Lembro-me de um vídeo que ele enviou tempo atrás para um encontro de empresários argentinos. Ele lhes disse: “Nunca me cansarei de falar da dignidade do trabalho. Alguém me fez dizer que proponho uma vida sem esforço, ou que desprezo a cultura do trabalho”. De fato, alguns desonestos disseram que o Papa Francisco defendia os preguiçosos, os inoportunos, os delinquentes, os ociosos. Algo bem distante da realidade.

Mas ele insistia: “Imaginem se podem dizer isto de mim, um descendente de piemonteses, que não vieram a este país com o desejo de ser mantidos, mas com um grande desejo de arregaçar as mangas e construir um futuro para suas famílias”.

Porque para o Papa Francisco, o trabalho expressa e nutre a dignidade do ser humano, permite-lhe desenvolver as suas capacidades, ajuda-o a construir relações, permite-lhe sentir-se colaborador de Deus para cuidar e melhorar este mundo, faz com que se sinta útil à sociedade e solidário com os seus entes queridos. É por isso que o trabalho, para além das fadigas e das dificuldades, é um percurso de amadurecimento humano e cristão. Por isso, afirmou que o trabalho “é a melhor ajuda para o pobre”. Além disso, “não há pobreza pior do que aquela que priva o trabalho e a dignidade do trabalho”.
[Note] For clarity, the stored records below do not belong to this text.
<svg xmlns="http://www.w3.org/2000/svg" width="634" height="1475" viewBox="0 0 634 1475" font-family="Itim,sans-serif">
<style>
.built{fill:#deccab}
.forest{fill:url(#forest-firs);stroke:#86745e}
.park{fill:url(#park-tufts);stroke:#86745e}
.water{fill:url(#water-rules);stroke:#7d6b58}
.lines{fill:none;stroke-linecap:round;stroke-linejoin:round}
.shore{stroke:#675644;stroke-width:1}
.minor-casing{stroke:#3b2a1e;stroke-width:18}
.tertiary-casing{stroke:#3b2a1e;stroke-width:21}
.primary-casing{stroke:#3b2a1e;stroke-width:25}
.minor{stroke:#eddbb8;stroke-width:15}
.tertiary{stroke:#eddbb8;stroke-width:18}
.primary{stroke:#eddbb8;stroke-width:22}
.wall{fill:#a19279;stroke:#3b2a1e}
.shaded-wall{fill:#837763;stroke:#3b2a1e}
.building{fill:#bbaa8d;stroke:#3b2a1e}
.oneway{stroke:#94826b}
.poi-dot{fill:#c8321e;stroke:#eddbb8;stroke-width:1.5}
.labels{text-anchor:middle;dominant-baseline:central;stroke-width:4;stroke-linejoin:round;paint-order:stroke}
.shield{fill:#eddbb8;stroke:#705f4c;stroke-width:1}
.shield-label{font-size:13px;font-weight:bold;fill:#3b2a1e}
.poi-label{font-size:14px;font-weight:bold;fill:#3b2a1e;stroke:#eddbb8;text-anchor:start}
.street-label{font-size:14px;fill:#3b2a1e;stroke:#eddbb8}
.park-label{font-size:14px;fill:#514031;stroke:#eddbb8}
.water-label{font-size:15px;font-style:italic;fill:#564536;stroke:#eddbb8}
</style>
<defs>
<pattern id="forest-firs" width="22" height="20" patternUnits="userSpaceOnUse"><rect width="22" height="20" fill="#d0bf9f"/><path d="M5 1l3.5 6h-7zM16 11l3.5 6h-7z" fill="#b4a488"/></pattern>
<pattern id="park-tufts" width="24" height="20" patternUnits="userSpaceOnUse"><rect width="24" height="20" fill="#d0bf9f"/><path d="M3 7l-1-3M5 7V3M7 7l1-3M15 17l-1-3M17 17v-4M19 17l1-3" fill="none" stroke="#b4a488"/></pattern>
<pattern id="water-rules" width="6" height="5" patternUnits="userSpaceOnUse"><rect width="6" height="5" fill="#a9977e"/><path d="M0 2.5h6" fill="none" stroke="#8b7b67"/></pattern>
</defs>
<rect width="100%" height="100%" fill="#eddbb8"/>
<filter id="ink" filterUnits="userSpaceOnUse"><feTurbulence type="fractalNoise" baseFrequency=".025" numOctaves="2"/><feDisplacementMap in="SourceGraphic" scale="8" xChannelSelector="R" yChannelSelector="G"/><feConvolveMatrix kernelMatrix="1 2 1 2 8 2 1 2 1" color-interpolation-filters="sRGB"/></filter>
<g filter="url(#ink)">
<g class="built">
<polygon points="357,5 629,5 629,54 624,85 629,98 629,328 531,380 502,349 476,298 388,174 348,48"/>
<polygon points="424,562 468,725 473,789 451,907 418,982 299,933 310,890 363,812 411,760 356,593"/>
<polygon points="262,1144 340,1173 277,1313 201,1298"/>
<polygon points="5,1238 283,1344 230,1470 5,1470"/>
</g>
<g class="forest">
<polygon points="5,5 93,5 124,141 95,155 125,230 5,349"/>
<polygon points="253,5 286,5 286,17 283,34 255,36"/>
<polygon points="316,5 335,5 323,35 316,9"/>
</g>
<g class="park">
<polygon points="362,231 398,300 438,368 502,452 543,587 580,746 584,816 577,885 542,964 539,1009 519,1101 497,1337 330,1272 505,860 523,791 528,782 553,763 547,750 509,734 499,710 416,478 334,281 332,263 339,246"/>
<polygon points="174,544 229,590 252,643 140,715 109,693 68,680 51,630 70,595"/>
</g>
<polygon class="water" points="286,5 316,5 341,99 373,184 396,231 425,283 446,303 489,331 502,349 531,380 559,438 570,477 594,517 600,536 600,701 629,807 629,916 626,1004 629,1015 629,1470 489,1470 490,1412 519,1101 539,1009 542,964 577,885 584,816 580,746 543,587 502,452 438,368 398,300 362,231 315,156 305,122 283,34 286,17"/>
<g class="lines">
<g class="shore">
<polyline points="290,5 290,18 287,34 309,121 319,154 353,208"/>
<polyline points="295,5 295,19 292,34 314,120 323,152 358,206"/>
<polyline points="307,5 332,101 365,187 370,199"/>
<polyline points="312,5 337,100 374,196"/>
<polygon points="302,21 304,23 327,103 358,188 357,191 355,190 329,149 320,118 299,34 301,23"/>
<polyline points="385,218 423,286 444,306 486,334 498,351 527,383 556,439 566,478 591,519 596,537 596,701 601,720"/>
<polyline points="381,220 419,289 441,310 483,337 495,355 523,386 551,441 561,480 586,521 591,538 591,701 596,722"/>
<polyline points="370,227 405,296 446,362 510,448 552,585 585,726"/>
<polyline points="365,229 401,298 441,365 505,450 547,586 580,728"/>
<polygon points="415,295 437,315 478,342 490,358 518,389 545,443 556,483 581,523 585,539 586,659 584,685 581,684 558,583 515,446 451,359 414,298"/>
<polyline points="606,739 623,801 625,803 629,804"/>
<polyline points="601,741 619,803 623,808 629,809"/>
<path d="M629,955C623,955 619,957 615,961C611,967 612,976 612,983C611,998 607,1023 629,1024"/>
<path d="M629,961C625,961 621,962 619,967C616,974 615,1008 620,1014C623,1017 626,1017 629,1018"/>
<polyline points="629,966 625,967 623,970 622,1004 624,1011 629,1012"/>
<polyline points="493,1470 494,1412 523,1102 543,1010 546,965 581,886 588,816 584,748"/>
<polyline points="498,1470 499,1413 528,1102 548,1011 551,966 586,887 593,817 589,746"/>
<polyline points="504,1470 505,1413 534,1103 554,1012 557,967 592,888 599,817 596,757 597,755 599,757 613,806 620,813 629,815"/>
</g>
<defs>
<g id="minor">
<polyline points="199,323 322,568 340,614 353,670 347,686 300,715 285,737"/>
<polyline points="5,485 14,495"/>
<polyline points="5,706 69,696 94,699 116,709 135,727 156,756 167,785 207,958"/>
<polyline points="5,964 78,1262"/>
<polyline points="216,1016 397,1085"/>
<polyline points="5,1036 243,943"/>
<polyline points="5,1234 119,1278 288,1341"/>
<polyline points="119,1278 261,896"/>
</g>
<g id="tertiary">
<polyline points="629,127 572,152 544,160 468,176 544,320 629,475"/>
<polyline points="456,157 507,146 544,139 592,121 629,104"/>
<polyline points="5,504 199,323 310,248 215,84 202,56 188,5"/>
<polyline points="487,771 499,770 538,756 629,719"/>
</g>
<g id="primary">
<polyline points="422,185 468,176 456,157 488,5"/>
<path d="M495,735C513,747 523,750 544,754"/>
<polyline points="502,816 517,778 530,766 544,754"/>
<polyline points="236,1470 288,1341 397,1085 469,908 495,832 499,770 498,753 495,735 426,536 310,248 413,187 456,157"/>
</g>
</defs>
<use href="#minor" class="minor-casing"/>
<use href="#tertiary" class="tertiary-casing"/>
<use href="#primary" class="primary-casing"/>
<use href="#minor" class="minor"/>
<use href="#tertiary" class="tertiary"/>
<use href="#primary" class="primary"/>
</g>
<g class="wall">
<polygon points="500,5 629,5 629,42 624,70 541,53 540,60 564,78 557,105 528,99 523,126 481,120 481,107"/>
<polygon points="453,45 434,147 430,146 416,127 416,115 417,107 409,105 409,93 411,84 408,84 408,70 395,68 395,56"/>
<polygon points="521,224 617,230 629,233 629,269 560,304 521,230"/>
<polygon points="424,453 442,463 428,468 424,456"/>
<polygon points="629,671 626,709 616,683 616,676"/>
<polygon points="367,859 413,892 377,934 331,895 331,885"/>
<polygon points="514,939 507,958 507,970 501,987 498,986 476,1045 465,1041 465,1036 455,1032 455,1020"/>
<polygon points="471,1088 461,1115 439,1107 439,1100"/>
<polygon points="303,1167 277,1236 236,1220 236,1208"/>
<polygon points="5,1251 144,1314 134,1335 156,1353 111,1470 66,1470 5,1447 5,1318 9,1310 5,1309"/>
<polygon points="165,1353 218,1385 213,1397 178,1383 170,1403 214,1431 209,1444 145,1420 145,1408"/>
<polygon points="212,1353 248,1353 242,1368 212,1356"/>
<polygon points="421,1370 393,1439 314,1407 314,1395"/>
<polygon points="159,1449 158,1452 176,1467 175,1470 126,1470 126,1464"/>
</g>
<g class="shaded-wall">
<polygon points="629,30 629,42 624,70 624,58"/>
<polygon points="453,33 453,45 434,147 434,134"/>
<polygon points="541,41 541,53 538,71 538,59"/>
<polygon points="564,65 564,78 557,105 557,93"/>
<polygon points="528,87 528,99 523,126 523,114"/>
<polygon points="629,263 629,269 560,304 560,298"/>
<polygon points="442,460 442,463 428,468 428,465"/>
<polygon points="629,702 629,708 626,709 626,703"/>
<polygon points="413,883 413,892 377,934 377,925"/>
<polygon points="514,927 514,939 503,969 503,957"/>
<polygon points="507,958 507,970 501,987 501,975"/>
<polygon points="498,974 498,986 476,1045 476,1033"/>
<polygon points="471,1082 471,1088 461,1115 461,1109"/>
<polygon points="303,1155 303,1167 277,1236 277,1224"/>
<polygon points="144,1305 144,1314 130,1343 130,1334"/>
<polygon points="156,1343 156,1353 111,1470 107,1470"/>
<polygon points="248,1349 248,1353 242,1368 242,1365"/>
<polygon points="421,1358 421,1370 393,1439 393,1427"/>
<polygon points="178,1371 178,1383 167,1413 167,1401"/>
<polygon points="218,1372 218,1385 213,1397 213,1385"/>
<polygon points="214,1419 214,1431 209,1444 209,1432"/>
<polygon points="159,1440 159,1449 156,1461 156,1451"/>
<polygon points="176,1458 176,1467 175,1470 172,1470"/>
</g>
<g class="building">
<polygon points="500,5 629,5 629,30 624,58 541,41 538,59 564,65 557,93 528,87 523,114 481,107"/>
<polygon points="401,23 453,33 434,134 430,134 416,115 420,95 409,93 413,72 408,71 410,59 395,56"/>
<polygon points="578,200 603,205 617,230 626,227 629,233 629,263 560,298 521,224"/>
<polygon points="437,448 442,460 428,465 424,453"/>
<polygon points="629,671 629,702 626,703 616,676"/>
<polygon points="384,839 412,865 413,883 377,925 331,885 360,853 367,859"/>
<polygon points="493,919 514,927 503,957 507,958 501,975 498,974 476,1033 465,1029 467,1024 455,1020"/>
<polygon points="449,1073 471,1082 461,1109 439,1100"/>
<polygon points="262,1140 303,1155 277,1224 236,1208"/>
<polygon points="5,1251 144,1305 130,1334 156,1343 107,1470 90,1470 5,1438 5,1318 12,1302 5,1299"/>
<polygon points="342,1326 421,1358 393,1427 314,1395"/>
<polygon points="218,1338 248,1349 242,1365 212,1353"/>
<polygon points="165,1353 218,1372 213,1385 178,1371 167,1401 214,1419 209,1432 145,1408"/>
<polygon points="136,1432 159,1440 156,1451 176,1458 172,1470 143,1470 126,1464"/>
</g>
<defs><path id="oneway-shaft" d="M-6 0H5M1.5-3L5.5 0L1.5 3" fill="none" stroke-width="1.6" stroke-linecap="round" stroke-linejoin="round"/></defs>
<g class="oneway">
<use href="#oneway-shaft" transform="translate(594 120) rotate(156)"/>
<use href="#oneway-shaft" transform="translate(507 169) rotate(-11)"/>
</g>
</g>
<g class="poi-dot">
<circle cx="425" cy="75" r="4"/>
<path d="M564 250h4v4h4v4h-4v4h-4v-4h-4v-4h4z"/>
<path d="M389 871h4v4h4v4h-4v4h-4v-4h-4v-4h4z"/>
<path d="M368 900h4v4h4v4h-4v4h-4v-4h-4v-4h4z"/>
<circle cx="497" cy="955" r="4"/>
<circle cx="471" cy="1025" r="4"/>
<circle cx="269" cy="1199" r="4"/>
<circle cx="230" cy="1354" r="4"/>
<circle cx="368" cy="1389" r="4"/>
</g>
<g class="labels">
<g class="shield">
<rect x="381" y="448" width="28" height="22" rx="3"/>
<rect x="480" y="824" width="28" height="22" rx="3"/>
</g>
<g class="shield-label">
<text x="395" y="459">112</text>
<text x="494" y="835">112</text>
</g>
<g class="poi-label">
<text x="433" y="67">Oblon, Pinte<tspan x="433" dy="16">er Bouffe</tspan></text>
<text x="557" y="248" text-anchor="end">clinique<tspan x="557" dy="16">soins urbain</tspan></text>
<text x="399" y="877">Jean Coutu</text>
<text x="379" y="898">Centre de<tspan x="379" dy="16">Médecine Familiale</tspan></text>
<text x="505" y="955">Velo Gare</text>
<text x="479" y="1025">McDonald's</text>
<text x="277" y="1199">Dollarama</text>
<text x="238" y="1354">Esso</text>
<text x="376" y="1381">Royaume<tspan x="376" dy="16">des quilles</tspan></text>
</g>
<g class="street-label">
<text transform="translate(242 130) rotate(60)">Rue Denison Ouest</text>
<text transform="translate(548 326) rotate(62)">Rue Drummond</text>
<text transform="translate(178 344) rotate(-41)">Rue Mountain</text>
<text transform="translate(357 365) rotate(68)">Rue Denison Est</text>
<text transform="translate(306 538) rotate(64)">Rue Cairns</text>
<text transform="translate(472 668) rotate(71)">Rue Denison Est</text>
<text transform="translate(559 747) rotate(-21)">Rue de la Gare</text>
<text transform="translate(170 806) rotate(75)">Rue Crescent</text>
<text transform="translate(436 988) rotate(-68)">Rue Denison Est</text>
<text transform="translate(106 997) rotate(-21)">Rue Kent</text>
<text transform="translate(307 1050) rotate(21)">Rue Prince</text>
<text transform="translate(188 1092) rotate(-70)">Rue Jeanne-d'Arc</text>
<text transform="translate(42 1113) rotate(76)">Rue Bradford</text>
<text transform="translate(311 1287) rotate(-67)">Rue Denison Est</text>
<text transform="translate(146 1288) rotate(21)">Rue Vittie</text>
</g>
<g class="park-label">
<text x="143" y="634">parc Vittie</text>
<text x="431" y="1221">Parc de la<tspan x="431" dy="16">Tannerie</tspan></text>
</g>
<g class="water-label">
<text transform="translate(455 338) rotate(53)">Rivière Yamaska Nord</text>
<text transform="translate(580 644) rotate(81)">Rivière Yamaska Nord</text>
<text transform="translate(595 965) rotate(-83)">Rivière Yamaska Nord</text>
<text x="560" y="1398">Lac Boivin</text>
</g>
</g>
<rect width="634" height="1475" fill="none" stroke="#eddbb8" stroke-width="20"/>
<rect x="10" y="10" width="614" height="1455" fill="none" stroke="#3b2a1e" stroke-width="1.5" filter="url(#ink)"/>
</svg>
Vale a pena relembrar suas palavras durante a viagem a Gênova. Lá, ele argumentou que “todo o pacto social se constrói em torno do trabalho”. Em seguida, repetiu com admiração o que a Constituição italiana diz no Artigo 1: “A Itália é uma república democrática, fundada no trabalho”. Que maravilha!

Por trás desse amor ao trabalho há uma forte convicção do Papa Francisco: o valor infinito de cada ser humano, uma imensa dignidade que nunca deve ser perdida, que em nenhum caso pode ser ignorada ou esquecida.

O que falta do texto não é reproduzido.